#### Instructions for the task
Leaving out every picture, copy the lines of the data exactly, from the first through the line containing "left shoulder: (836, 663)".

#### Provided data
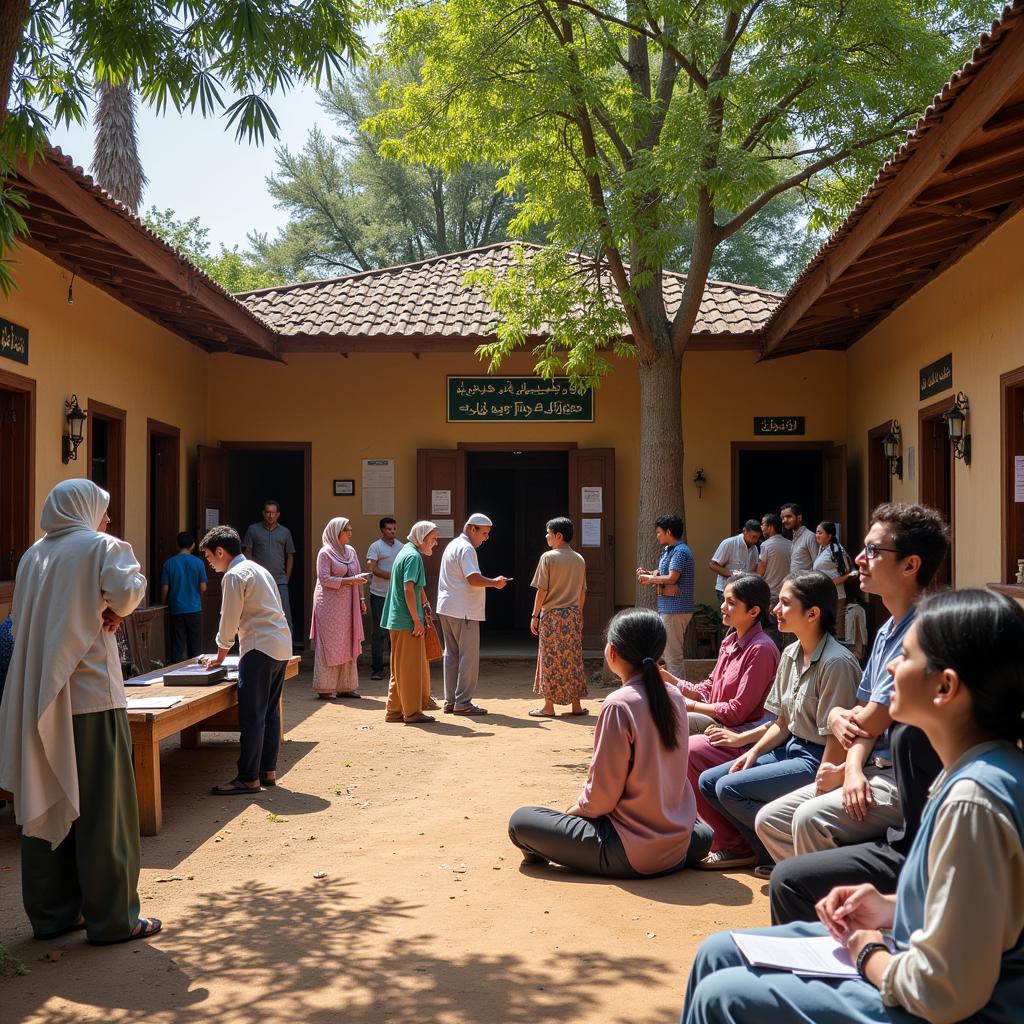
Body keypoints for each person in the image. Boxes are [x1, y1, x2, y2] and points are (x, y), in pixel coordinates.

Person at [681, 589, 1024, 1024]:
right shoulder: (975, 769)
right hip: (917, 964)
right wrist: (890, 906)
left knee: (723, 996)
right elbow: (979, 910)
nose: (892, 667)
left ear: (945, 687)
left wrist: (868, 951)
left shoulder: (974, 802)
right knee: (717, 952)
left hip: (958, 1008)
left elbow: (944, 992)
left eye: (908, 657)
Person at [0, 479, 159, 944]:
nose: (108, 518)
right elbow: (128, 594)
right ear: (87, 509)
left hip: (37, 698)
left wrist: (106, 604)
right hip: (90, 695)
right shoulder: (102, 546)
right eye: (104, 509)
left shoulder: (32, 556)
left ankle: (52, 914)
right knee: (105, 810)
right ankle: (114, 919)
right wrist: (117, 607)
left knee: (46, 795)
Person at [756, 503, 949, 866]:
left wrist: (849, 764)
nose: (859, 558)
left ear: (910, 565)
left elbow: (868, 720)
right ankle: (830, 892)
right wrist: (849, 754)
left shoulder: (923, 632)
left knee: (810, 819)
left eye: (874, 551)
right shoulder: (885, 632)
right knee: (770, 820)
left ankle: (840, 909)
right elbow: (859, 713)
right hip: (869, 766)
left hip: (901, 777)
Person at [508, 608, 713, 877]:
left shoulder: (619, 704)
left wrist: (572, 814)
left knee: (521, 822)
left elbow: (601, 799)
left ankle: (557, 852)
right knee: (705, 832)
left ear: (612, 653)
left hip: (629, 851)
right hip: (680, 840)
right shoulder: (673, 694)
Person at [696, 571, 861, 872]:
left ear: (812, 613)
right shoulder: (790, 653)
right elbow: (782, 721)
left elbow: (837, 739)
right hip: (788, 748)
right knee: (710, 781)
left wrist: (823, 789)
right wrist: (753, 752)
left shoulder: (836, 663)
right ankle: (763, 849)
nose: (775, 610)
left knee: (729, 789)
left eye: (785, 603)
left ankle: (787, 852)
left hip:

#### Response to the task
Body keypoints for each person in the image. Boxes are [x1, y1, x2, y2] and points are (x, y), in pixel coordinates.

Person at [681, 589, 1024, 1024]:
right shoulder: (975, 769)
right hip: (917, 964)
right wrist: (890, 906)
left knee: (723, 996)
right elbow: (979, 910)
nose: (892, 667)
left ear: (945, 687)
left wrist: (868, 951)
left shoulder: (974, 802)
right knee: (717, 952)
left hip: (958, 1008)
left elbow: (944, 992)
left eye: (908, 657)
Person at [0, 479, 159, 944]:
nose: (108, 518)
right elbow: (128, 594)
right ear: (87, 509)
left hip: (37, 698)
left wrist: (106, 604)
right hip: (90, 695)
right shoulder: (102, 546)
right eye: (104, 509)
left shoulder: (32, 556)
left ankle: (52, 914)
right knee: (105, 810)
right ankle: (114, 919)
right wrist: (117, 607)
left knee: (46, 795)
Person at [756, 503, 949, 866]:
left wrist: (849, 764)
nose: (859, 558)
left ear: (910, 565)
left elbow: (868, 720)
right ankle: (830, 892)
right wrist: (849, 754)
left shoulder: (923, 632)
left knee: (810, 819)
left eye: (874, 551)
right shoulder: (885, 632)
right knee: (770, 820)
left ankle: (840, 909)
right elbow: (859, 713)
right hip: (869, 766)
left hip: (901, 777)
Person at [508, 608, 713, 877]:
left shoulder: (619, 704)
left wrist: (572, 814)
left knee: (521, 822)
left elbow: (601, 799)
left ankle: (557, 852)
right knee: (705, 832)
left ear: (612, 653)
left hip: (629, 851)
right hip: (680, 840)
right shoulder: (673, 694)
Person at [696, 571, 861, 872]:
left ear: (812, 613)
right shoulder: (790, 653)
right elbow: (782, 721)
left elbow: (837, 739)
right hip: (788, 748)
right knee: (710, 781)
left wrist: (823, 789)
right wrist: (753, 752)
left shoulder: (836, 663)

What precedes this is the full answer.